Experts are growing increasingly concerned about a possible side effect of cannabis that causes vomiting, abdominal pain, and nausea in some marijuana users called cannabinoid hyperemesis syndrome (CHS). According to a new study published in the journal Annals of Internal Medicine, 18.4% of people who inhaled cannabis and ended up in the emergency room of a Colorado hospital and 8.4% of those who ate edible cannabis and ended up in the emergency room had CHS symptoms.

As marijuana becomes legal in more states, doctors are starting to pay more attention to CHS, which was first identified in Australian research in 2004. Health spoke to Joseph Habboushe, MD, who specializes in emergency medicine at NYU Langone, to learn more about CHS—and why you’ll likely be hearing more about CHS in the future.

Right now, what’s known about CHS is sparse, Dr. Habboushe says. “There’s not much research out there. At a high level, a lot more research needs to be done. In this time when we are accepting marijuana more, we have to see that any drug out there has a side effect.”

The patients who reported CHS symptoms in the 2004 study on the condition “were all folks who’d been smoking for years,” he says. While it’s possible to use marijuana for years without experiencing symptoms of CHS, once a person does experience CHS symptoms, the symptoms tend to stick around as long as the person continues using marijuana. If you quit using marijuana because of CHS and then, at some point later on, take it up again, CHS symptoms will likely return.

In January 2018, Dr. Habboushe published a paper on CHS that found that among patients who use marijuana “regularly”—defined as at least 20 days a month—“roughly a third seemed to have some symptoms to fit CHS.” Those people, he says, end up most frequently in either an emergency room or a gastroenterologist’s office—where they’re often misdiagnosed. Doctors might try to rule out pregnancy, anemia, and esophageal and digestion complications before diagnosing someone with CHS.

Dr. Habboushe says nobody has a solid answer to the question of why marijuana induces CHS. Researchers don’t think the onset of CHS is related to the way users consume marijuana; smoking marijuana or eating cannabis edibles can both lead to CHS symptoms.

Stopping marijuana use is the only known way to permanently alleviate CHS symptoms, but it takes time. “We know that if you stop smoking you get better, but it takes days to weeks,” Dr. Habboushe says. Among CHS patients studied in 2004, taking hot showers had also helped alleviate symptoms; some people with CHS end up taking hot showers for hours a day just to get some relief from severe symptoms, he adds.

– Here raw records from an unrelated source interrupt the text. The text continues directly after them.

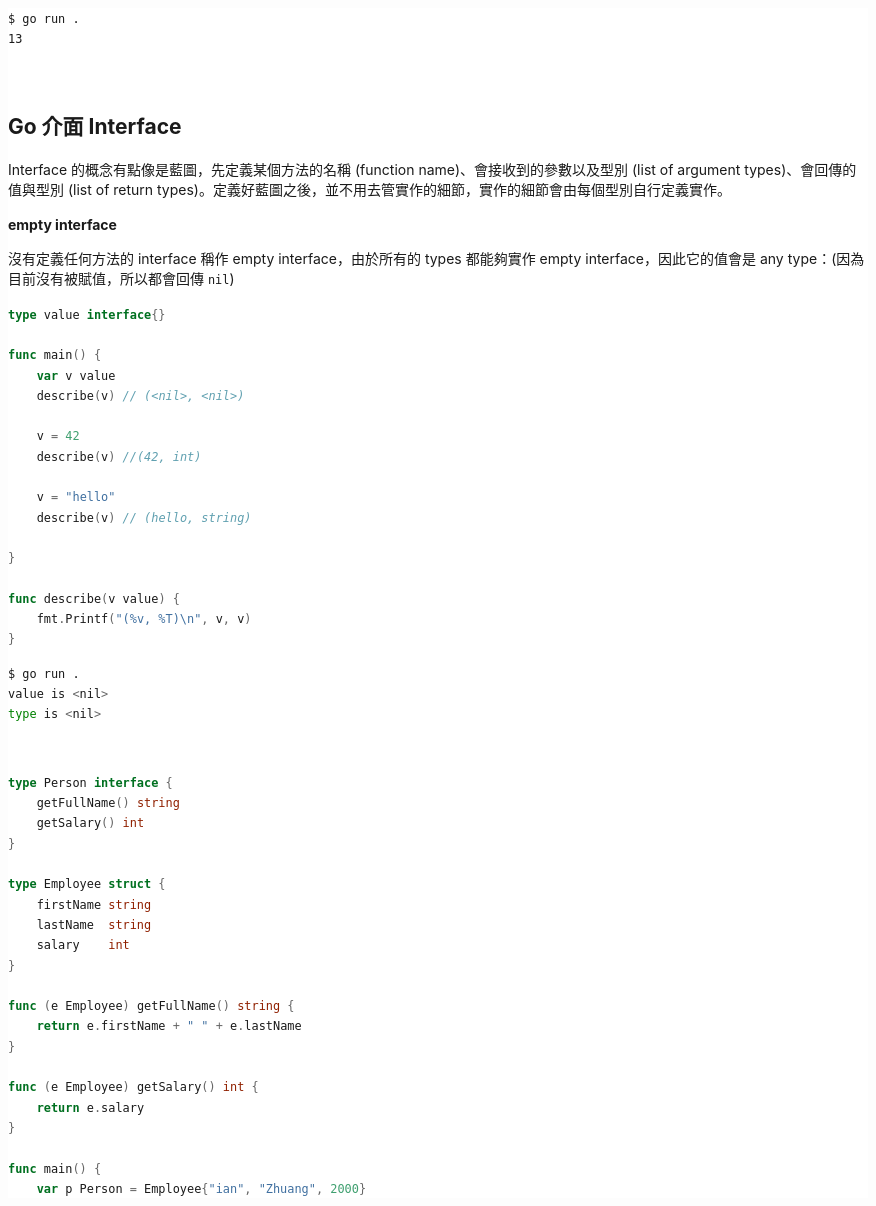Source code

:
 ```sh
$ go run .
13
```

<br>

## Go 介面 Interface

Interface 的概念有點像是藍圖，先定義某個方法的名稱 (function name)、會接收到的參數以及型別 (list of argument types)、會回傳的值與型別 (list of return types)。定義好藍圖之後，並不用去管實作的細節，實作的細節會由每個型別自行定義實作。

**empty interface**

沒有定義任何方法的 interface 稱作 empty interface，由於所有的 types 都能夠實作 empty interface，因此它的值會是 any type：(因為目前沒有被賦值，所以都會回傳 `nil`)

```go
type value interface{}

func main() {
    var v value
    describe(v) // (<nil>, <nil>)

    v = 42
    describe(v) //(42, int)

    v = "hello"
    describe(v) // (hello, string)

}

func describe(v value) {
    fmt.Printf("(%v, %T)\n", v, v)
}
```

```sh
$ go run .
value is <nil>
type is <nil>
```

<br>



```go
type Person interface {
    getFullName() string
    getSalary() int
}

type Employee struct {
    firstName string
    lastName  string
    salary    int
}

func (e Employee) getFullName() string {
    return e.firstName + " " + e.lastName
}

func (e Employee) getSalary() int {
    return e.salary
}

func main() {
    var p Person = Employee{"ian", "Zhuang", 2000}
```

Dr. Habboushe stresses the fact that many of the CHS cases making headlines reflect the symptoms of patients who use marijuana very frequently. Not everyone who uses marijuana will get CHS, and not everyone who gets CHS will have symptoms that warrant a trip to the emergency room. But more research is needed to understand who is truly at risk. “If we’re going to start accepting marijuana more,” he says, “we need to be willing to study it.”